**TASK**
Your answer should be the exact lines of the data below from the one containing "pinky dip: (402, 419)" through the one containing "ring dip: (355, 401)"; please include nothing else.

Dataset excerpts

* * * * *

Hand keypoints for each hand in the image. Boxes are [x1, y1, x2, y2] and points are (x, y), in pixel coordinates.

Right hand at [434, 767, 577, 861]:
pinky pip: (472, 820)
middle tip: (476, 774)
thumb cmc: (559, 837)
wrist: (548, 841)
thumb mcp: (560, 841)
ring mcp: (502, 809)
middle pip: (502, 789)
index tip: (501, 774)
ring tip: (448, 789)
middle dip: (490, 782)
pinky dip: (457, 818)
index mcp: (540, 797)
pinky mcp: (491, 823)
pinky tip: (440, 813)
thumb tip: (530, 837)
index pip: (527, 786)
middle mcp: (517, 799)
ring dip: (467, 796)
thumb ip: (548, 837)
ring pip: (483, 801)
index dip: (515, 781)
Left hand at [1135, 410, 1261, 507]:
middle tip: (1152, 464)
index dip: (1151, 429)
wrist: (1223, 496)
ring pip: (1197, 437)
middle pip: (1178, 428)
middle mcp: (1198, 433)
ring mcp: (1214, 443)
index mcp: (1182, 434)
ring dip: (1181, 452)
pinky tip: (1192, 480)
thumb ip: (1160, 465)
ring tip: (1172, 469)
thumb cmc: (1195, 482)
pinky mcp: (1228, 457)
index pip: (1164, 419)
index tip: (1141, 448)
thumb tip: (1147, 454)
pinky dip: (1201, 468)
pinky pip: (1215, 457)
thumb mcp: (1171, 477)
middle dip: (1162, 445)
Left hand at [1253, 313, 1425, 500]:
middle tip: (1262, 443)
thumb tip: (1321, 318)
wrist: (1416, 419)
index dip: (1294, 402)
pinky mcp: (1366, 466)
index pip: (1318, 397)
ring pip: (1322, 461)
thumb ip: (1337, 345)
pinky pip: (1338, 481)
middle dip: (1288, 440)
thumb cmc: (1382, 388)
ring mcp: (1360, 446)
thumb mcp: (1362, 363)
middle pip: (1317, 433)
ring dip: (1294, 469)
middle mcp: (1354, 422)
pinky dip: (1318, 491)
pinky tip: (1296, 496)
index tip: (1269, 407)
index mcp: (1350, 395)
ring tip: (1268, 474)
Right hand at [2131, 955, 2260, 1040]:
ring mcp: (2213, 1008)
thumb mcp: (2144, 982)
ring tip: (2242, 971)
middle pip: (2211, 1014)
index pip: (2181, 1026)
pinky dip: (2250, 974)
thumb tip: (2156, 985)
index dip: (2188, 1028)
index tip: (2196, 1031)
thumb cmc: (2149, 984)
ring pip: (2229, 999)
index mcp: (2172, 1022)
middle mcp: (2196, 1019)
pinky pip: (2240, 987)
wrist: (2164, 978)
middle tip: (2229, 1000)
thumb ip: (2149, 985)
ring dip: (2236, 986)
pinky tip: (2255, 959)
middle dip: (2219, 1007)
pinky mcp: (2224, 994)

* * * * *

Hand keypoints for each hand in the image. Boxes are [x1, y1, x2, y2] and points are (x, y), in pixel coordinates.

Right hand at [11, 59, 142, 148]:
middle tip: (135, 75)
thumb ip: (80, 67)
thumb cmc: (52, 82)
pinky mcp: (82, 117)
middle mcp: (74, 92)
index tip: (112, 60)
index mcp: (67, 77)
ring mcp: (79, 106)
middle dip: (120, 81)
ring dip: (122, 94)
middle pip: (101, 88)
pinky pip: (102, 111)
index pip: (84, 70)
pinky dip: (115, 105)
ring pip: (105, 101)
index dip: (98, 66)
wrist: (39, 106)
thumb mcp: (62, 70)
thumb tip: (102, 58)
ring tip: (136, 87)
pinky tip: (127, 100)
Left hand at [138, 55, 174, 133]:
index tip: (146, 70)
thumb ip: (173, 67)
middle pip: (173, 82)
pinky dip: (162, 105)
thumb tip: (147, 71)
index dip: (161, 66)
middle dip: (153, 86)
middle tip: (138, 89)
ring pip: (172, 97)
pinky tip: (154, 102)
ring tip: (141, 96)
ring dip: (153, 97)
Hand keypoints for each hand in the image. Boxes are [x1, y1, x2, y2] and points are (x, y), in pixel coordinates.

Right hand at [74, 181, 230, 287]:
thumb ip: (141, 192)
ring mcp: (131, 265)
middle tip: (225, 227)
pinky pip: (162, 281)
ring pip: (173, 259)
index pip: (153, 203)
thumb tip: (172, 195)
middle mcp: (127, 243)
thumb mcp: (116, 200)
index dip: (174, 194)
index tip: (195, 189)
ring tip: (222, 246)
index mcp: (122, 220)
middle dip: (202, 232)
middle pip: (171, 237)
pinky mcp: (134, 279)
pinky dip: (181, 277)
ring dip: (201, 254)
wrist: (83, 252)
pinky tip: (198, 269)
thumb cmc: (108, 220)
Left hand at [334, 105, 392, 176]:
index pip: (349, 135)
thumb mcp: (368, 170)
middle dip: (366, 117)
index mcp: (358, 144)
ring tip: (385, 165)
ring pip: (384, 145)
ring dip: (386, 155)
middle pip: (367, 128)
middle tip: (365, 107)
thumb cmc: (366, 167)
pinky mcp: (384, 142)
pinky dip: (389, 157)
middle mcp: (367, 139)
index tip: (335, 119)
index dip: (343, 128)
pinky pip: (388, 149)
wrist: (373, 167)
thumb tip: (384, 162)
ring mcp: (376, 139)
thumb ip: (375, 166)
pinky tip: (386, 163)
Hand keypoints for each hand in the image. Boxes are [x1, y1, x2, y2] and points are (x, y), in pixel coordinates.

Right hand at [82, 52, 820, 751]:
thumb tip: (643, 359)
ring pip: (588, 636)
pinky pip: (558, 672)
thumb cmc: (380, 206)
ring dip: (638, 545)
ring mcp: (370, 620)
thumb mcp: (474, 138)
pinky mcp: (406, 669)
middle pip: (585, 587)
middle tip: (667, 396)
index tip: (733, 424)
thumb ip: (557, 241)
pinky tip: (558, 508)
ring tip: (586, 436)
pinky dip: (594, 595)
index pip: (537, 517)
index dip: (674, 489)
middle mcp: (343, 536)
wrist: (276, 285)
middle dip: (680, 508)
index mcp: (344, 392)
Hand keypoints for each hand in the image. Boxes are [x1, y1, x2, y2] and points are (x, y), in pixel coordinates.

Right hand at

* * * * *

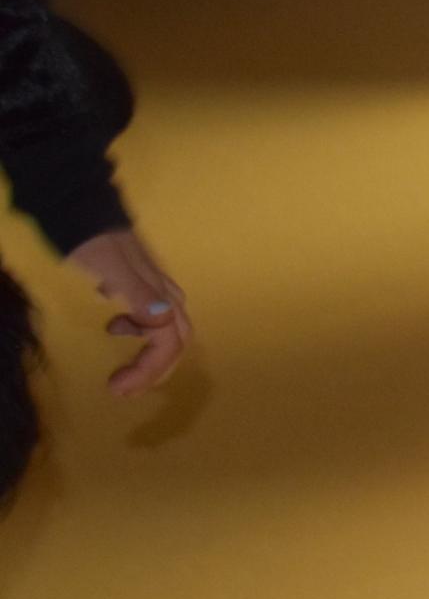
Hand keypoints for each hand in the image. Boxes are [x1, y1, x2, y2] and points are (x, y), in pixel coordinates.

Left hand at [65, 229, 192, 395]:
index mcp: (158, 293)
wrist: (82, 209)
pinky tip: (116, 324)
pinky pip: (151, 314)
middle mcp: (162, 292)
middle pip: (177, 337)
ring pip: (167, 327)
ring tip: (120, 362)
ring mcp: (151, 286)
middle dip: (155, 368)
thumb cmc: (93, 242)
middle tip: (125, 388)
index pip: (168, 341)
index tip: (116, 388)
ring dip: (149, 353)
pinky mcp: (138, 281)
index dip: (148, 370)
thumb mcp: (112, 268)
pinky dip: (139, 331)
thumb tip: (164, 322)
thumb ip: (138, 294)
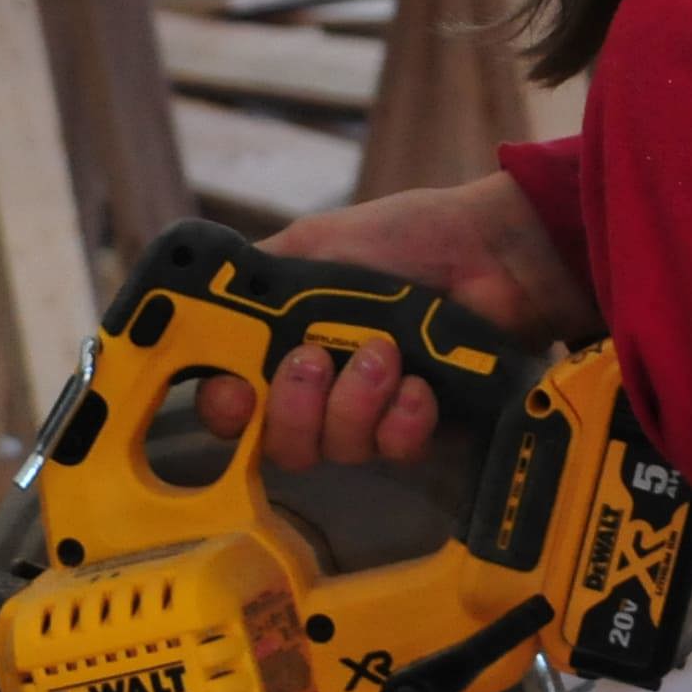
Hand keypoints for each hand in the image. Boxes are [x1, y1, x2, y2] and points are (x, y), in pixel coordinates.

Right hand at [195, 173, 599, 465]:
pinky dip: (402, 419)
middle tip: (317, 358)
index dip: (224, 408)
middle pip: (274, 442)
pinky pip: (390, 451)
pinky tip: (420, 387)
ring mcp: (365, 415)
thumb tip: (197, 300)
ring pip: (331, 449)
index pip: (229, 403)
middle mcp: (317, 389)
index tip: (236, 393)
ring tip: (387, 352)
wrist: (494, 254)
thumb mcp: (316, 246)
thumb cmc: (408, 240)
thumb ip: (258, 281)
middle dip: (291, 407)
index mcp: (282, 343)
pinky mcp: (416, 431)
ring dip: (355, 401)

* * * * *

**RESPONSE BOX**
pinky dip: (402, 419)
middle tip: (317, 358)
index dip: (224, 408)
middle pip: (274, 442)
pinky pip: (390, 451)
pinky tip: (420, 387)
ring mcp: (365, 415)
thumb tip: (197, 300)
ring pip: (331, 449)
index pip: (229, 403)
middle mcp: (317, 389)
index tip: (236, 393)
ring tip: (387, 352)
wrist: (494, 254)
thumb mcp: (316, 246)
thumb cmc: (408, 240)
thumb ip: (258, 281)
middle dip: (291, 407)
index mcp: (282, 343)
pinky mcp: (416, 431)
ring dip: (355, 401)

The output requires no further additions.